For the first time ever, Britain’s Turner Prize shortlist is comprised of artists all over the age of 40, reports the BBC. That might not seem like a big deal at first glance, but it marks a significant shift for the prestigious art award, which only this year shed its over-50 age limit for nominees. And not only are this year’s nominees significantly older than previous years, but the four artists chosen—Lubaina Himid, Hurvin Anderson, Andrea Buttner and Rosalind Nashashibi—are internationally diverse as well.
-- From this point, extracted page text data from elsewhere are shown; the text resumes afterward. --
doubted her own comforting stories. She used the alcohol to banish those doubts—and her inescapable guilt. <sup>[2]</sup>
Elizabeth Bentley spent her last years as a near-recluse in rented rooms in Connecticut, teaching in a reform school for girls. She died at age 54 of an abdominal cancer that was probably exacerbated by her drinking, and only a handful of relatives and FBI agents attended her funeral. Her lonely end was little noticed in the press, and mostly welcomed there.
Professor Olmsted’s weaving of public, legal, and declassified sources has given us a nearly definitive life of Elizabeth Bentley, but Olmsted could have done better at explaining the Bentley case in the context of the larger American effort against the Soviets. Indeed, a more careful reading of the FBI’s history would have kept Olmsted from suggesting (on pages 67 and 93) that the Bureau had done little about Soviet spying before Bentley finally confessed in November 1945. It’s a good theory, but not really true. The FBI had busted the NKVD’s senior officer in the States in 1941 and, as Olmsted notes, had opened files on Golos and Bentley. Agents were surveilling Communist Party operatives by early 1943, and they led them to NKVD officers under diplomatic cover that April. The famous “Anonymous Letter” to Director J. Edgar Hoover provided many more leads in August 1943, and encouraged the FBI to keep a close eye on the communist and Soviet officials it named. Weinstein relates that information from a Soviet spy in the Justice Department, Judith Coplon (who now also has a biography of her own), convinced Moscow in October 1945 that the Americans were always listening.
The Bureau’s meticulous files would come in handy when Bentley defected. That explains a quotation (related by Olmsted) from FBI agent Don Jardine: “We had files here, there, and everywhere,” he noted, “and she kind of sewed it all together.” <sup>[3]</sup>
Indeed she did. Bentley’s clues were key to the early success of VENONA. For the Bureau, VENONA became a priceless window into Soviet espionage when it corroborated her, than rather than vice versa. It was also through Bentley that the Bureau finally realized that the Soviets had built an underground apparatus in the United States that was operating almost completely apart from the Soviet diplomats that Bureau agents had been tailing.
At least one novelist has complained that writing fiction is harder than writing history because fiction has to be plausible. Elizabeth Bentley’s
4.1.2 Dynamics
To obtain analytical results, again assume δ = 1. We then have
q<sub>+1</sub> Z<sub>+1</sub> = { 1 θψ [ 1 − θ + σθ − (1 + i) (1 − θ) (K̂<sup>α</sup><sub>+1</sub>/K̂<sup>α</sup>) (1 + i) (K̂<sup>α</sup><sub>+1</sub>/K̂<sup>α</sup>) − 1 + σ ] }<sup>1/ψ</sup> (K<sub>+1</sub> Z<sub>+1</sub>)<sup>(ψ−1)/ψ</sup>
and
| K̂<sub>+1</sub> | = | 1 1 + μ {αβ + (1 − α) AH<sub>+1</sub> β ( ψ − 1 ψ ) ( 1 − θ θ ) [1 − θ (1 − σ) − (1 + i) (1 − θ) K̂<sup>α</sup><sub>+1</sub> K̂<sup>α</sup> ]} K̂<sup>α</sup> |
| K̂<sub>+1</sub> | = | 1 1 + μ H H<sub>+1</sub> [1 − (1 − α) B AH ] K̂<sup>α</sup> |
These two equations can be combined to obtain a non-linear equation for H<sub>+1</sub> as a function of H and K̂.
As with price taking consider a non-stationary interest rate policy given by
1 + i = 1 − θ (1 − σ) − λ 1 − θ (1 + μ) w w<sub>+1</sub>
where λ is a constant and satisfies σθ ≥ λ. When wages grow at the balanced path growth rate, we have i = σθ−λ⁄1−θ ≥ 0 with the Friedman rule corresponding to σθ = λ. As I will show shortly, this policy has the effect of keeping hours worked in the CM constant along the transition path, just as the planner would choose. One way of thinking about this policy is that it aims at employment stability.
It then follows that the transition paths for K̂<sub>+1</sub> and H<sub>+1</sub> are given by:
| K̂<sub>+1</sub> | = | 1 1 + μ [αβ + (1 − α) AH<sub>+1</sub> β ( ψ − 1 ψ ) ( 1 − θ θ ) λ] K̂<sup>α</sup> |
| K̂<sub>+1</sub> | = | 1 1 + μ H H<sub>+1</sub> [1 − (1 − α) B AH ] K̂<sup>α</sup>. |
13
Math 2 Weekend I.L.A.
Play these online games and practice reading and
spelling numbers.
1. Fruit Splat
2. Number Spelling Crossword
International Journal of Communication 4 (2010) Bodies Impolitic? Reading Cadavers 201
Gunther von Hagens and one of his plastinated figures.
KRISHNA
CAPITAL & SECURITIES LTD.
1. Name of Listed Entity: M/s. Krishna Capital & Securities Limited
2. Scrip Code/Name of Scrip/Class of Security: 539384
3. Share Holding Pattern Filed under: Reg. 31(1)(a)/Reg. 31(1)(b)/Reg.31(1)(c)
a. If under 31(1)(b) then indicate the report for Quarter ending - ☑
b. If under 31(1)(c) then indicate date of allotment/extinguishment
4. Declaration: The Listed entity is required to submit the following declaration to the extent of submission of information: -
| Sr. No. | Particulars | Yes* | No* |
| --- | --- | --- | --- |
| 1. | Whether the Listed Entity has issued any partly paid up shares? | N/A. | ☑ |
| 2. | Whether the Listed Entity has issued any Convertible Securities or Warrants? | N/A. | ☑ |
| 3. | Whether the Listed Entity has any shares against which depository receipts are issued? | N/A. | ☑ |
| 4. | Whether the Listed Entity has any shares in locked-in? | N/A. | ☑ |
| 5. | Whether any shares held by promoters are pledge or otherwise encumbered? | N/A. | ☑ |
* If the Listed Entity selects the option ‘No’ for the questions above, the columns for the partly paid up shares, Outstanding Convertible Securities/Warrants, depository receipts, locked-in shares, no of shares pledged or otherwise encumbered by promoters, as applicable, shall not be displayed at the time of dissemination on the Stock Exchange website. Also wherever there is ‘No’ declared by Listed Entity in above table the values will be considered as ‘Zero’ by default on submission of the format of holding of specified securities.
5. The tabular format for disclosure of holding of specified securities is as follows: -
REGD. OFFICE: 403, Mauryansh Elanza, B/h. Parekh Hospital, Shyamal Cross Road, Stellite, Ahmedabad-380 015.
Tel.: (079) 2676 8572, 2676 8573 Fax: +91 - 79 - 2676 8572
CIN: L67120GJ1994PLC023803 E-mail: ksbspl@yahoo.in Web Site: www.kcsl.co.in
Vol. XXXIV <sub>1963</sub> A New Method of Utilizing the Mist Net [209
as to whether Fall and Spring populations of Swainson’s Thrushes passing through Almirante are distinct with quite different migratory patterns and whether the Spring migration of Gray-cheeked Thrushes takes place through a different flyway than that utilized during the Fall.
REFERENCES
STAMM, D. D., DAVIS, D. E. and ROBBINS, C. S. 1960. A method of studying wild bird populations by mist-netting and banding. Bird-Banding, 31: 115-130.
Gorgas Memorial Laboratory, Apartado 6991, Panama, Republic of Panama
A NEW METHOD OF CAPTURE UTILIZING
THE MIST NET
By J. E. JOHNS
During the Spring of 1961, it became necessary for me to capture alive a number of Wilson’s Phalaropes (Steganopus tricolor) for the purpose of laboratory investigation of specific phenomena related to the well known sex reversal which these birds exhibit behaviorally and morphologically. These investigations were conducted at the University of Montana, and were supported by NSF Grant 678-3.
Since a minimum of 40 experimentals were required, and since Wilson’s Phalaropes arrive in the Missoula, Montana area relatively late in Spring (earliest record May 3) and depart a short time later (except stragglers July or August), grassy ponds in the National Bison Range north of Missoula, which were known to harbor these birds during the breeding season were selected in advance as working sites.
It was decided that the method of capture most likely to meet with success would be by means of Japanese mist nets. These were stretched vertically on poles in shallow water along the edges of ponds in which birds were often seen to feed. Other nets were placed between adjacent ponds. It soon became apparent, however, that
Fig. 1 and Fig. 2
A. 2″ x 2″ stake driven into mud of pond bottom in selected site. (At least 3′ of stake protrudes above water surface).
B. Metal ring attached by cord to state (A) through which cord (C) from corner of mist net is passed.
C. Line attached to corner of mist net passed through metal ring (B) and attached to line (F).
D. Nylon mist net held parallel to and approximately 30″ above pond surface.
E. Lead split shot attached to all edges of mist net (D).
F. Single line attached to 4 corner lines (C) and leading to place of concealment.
Lubaina Himid, 62, who is known for her leading role in Britain’s black arts movement in the 1980s and recent shows at Modern Art Oxford gallery and Spike Island, is likely to cause the biggest buzz in terms of age, according to BBC arts editor Will Gompertz. But while the age factor may be a game changer and turn the focus of the coveted award toward more established and underappreciated artists, Gompertz makes a point in his analysis of the nominees to mention that demographics aren’t the deciding factor for choosing a winner.
“Frankly, age and origin matter not a bit. What’s important is whether or not they are any good, and do they—as the Turner Prize demands—represent developments in contemporary art? My answer would be firm ‘yes’ to the former, and a more equivocal ‘not really’ to the latter,” writes Gompertz.
Tanzania-born Himid makes the list for her large-scale cut-outs of 100 17th century African slaves, which were shown at Bristol’s Spike Island gallery, and a series of imagined conversations between Lancashire cotton workers and South Carolinian slaves.
Another foreign-born artist on the shortlist is German-born Andrea Buttner, whose film about nuns who work at a carnival and series of woodcuts have been praised by the Prize’s panel of judges for focusing on “overlooked and undervalued” subjects, according to the BBC.
Hurvin Anderson, 52, is the only male artist featured on the shortlist and a Birmingham native. His paintings, which tackle both social politics and issues of identity, have been recently shown in Nottingham and Ontario.
And finally, filmmaker and painter Rosalind Nashashibi, 43, has been included for her films Electrical Gaza, a look at everyday life in the Palestinian region, and another about a family in Guatemala.
The 2017 Turner Prize will be exhibited at Ferens Art Gallery in Hull.